The RICO claims in the cannabis industry have certainly evolved over the years, but the general trend for the courts to reject these claims or cases altogether has persisted. In Shulman et al. v. Kaplan et al., A case filed in the Central District of California, plaintiffs, who are involved in the manufacture, marketing, and sale of cannabis, enlisted the defendants’ help to grow their business in 2017, when the relationship broke together, and plaintiffs filed a lawsuit alleging defendants behaved illegally, which ultimately undermined the plaintiffs’ cannabis business. This case has been brought in federal court because two claims involve violations of the RICO and two claims violations of the Lanham Act. In his statement published last week, Judge Birotte ruled that all four complaints should be dismissed because the plaintiffs were not in a position because the court cannot grant the relief associated with their damage.
The defendants had filed a motion to dismiss, arguing that plaintiffs had no legally identifiable interest (or basically a court-confirmed right) in their RICO claims because plaintiffs’ damage was related to a cannabis business – loss of control over their cannabis cultivation , the loss of their ability to buy and grow cannabis, etc. – all of which are illegal under federal law. Judge Birotte agreed and wrote:
The damages suffered by the plaintiffs under RICO are inextricably linked to their cannabis cultivation – any relief would offset the plaintiffs’ lost profits from the sale, production and distribution of cannabis.
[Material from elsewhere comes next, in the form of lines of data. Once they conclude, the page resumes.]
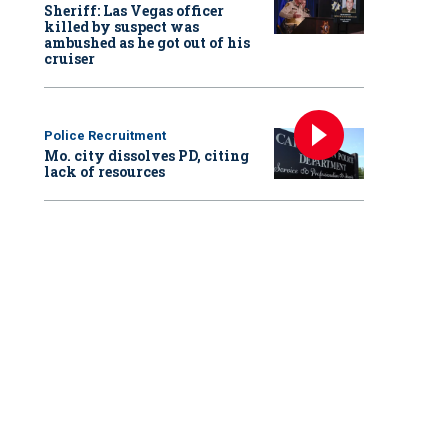
Sheriff: Las Vegas officer
killed by suspect was
ambushed as he got out of his
cruiser
Police Recruitment
Mo. city dissolves PD, citing
lack of resources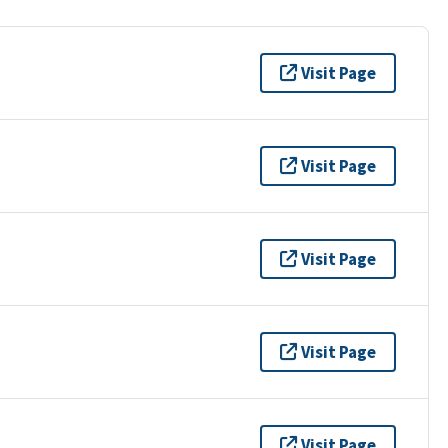
Visit Page
Visit Page
Visit Page
Visit Page
Visit Page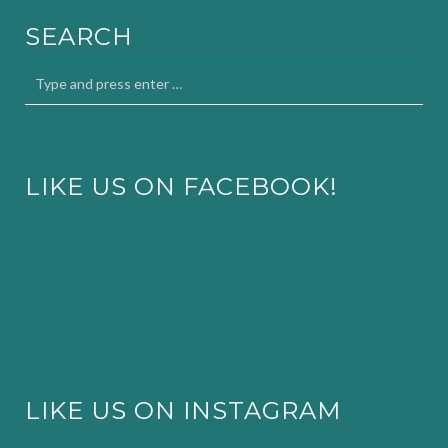
SEARCH
LIKE US ON FACEBOOK!
LIKE US ON INSTAGRAM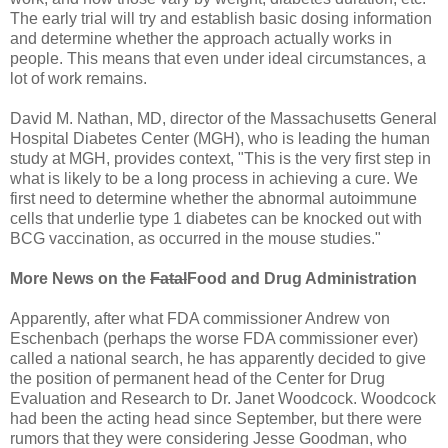
The early trial will try and establish basic dosing information
and determine whether the approach actually works in
people. This means that even under ideal circumstances, a
lot of work remains.
David M. Nathan, MD, director of the Massachusetts General
Hospital Diabetes Center (MGH), who is leading the human
study at MGH, provides context, "This is the very first step in
what is likely to be a long process in achieving a cure. We
first need to determine whether the abnormal autoimmune
cells that underlie type 1 diabetes can be knocked out with
BCG vaccination, as occurred in the mouse studies."
More News on the
Fatal
Food and Drug Administration
Apparently, after what FDA commissioner Andrew von
Eschenbach (perhaps the worse FDA commissioner ever)
called a national search, he has apparently decided to give
the position of permanent head of the Center for Drug
Evaluation and Research to Dr. Janet Woodcock. Woodcock
had been the acting head since September, but there were
rumors that they were considering Jesse Goodman, who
In this respect, the Court notes that a possible remedy in this case would violate federal law under the law [Controlled Substances Act].
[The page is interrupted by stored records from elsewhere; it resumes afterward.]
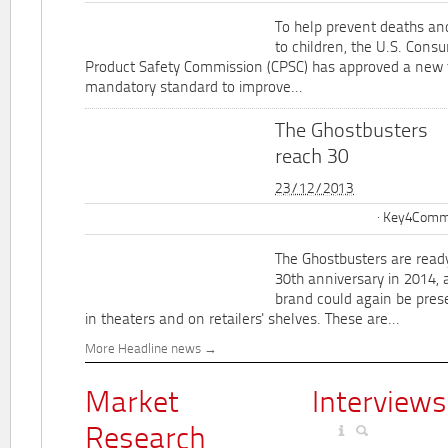
To help prevent deaths and
to children, the U.S. Cons
Product Safety Commission (CPSC) has approved a new 
mandatory standard to improve...
The Ghostbusters
reach 30
23/12/2013
Key4Commu
The Ghostbusters are ready
30th anniversary in 2014, 
brand could again be pres
in theaters and on retailers' shelves. These are...
More Headline news
Market
Interviews
Research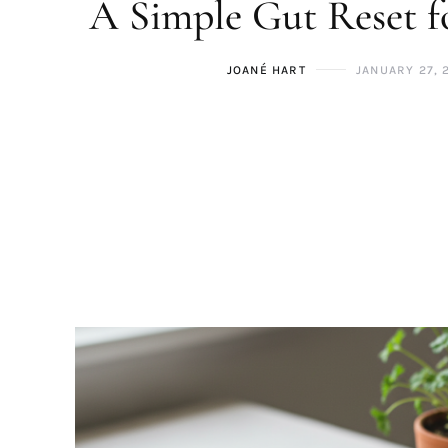
A Simple Gut Reset 
JOANÉ HART
JANUARY 27, 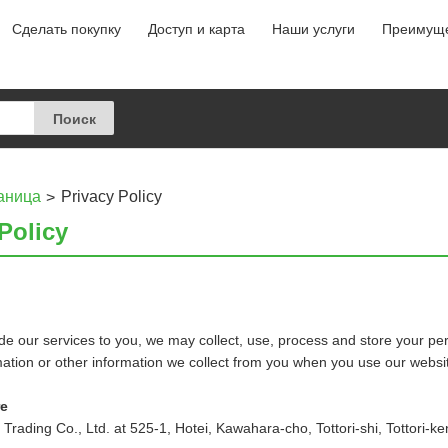
Сделать покупку
Доступ и карта
Наши услуги
Преимуще
аница
Privacy Policy
Policy
e our services to you, we may collect, use, process and store your per
mation or other information we collect from you when you use our websi
re
rading Co., Ltd. at 525-1, Hotei, Kawahara-cho, Tottori-shi, Tottori-k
Judge Birotte stated that he was not authorized to order plaintiffs to pay sums of money that would (1) provide remedy for illegal acts under federal law and (2) inevitably require a federal court violation of federal law. Unfortunately, he went so far as to say, “It seems implausible that RICO – a federal law – is intended to appeal against activities that are illegal under federal law.” Such a dictation makes it clear that at least this court will not make any RICO claims in the cannabis room.
Plaintiffs’ trademark infringement suit under the Lanham Act met the same fate – as detailed on this blog, Judge Birotte stated that “when a trademark is used for cannabis products, the Lanham Act does not recognize the user’s trademark priority or any derivative claims, regardless of state laws that might conflict with federal law. “
Finally, the plaintiffs’ false advertising claims under the Lanham Act were also dismissed. To properly raise a claim to false advertising, you must demonstrate (1) that you are within the “Zone of Interest” protected by the Lanham Act; and (2) immediate cause between his / her violation and the alleged violation of law. Here, the plaintiffs ‘false advertising claim was based solely on the fact that the defendants used the plaintiffs’ “brands” to advertise marijuana products. Since the alleged trademarks themselves were illegal under federal law, the court found that plaintiffs could not be classified within the “Zone of Interest” protected by the Lanham Act.
While this is an expected, yet severe blow to this class of plaintiffs, they will at least be able to sue the remainder of their twenty-one claims in California state court. Unfortunately, doing so has likely cost plaintiffs a great deal of time and expense, so all actors in the industry considering litigation should consider these types of opinions before making federal claims.